Et le plus beau ? C’est qu’un simple post sur X, fût-il signé d’un constitutionnaliste aussi brillant que Benjamin Morel, suffit désormais à infléchir la stratégie des oppositions comme du gouvernement. Une trouvaille procédurale, un nouveau véhicule législatif, et voilà la suspension de la réforme des retraites sauvée – ou plutôt, suspendue – sans même avoir à affronter un vrai vote sur le fond. Formidable : tout le monde est content. Le gouvernement évite la censure, le PS peut ne pas voter le texte tout en disant qu’il a obtenu une victoire. Et la démocratie, dans tout ça ? Elle, elle reste suspendue aussi.

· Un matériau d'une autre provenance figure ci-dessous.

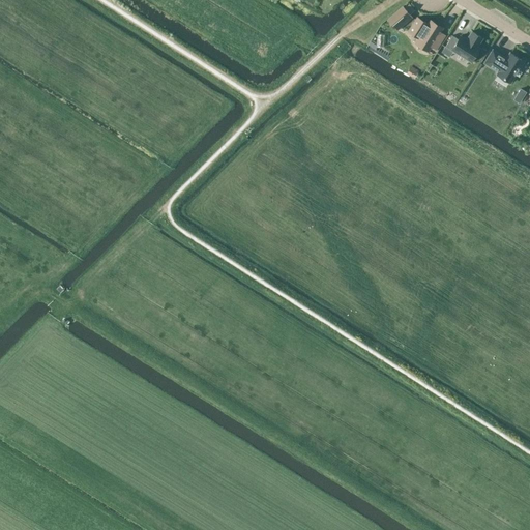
[(392,16),(387,20),(394,28),(400,24),(410,15),(403,6),(392,16)]
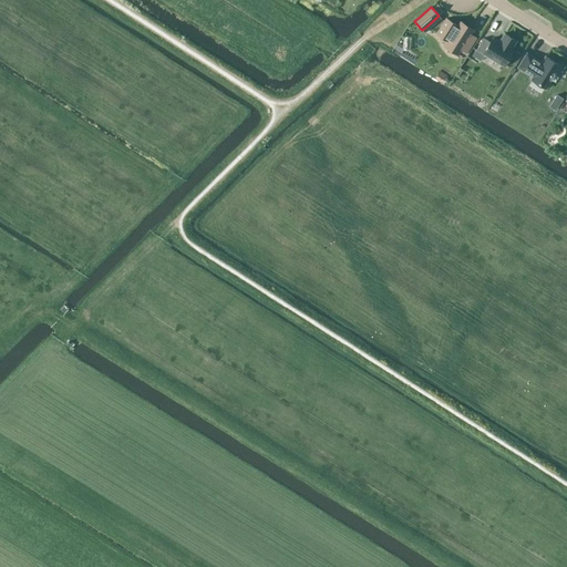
[(446,19),(436,33),(437,33),(447,40),(445,43),(459,52),(461,48),(466,52),(475,38),(470,34),(473,30),(460,22),(457,26),(446,19)]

Nous en sommes là : à disséquer les recoins de la Constitution pour éviter de parler du fond. À chercher des portes dérobées pour ne pas avoir à choisir. À voter le budget à tout prix, au sens le plus littéral. Oui, il faut un budget. Oui, c’est un texte essentiel. Mais c’est précisément parce qu’il est essentiel qu’il mérite un débat digne de ce nom. Ce n’est pas une liste de courses. Ce n’est pas une somme de mesures bonnes ou mauvaises. C’est une orientation politique, un choix de société, une vision du monde.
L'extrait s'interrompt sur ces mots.